Taking a little time to fix something is less costly as opposed to replacing it altogether.

You will save money that can go towards growing your savings and emergency funds.

DIY home essentials

Making your own DIY household products is cost-effective.

Buying the store products can get pricey and sometimes during a crisis, buying basic home essentials isn’t possible.

You don’t want to be stuck with dirty laundry or a smelly bathroom just because you couldn’t purchase items at the store. Simply DIY your home essentials and save lots of money in the process.

Cook at home

During a recession, the best thing you can do to waste money is constantly eating out. Now read that sentence again.

If you are looking to be as prepared as possible to face a recession, eating out will not be apart of the answer.

Meal prep your meals for the week by choosing a couple of hours on a specific day to get your food batched and stored.

Even if you feel like you don’t have enough time to meal prep, cooking at home is more efficient eating takeout very night.

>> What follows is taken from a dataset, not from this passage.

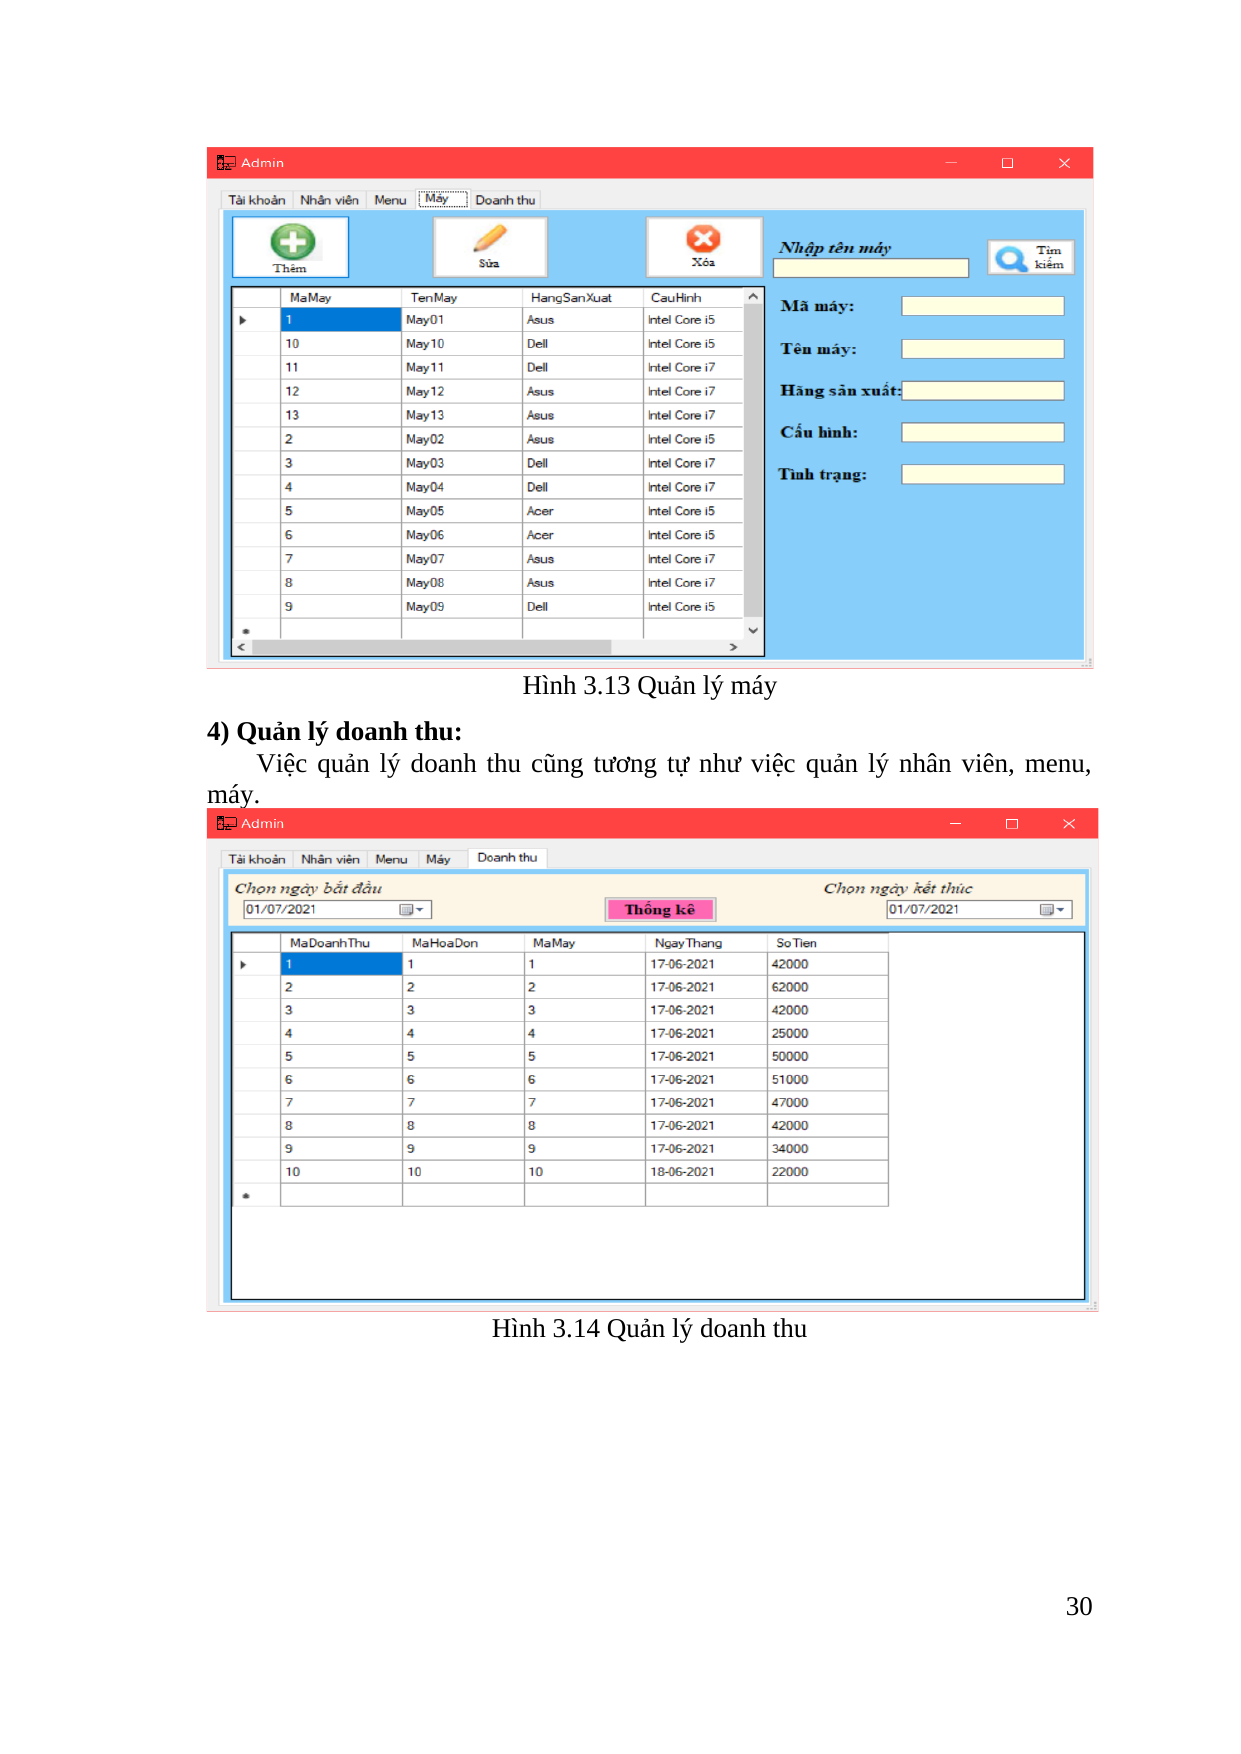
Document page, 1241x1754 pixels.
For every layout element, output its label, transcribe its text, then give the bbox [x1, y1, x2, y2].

Discover free entertainment

Facing a recession is scary but it does give families time to spend together.

Look for ways to entertain your family without spending money. There are plenty of ways to accomplish this.

You don’t need to spend money to avoid boredom, and there are times when the circumstance doesn’t allow for it.

There are many forms of entertainment that don’t involve spending. Think back to the time before the internet, mobile phones, and such.

You’ll be able to come up with plenty of ways to freely entertain yourselves. And if you can’t remember those ancient times, ask someone.

9 Tips for Preparing for a Recession

Discussing recessions and how to prepare for them isn’t the most exciting way to spend your time.

However, it is a necessary discussion that should be had.

I believe if people spoke more openly about finances, the shameful feelings behind being in debt and trying to pay it off will be removed.

We should be excited about discussing ways to be financially stable especially during these peculiar times.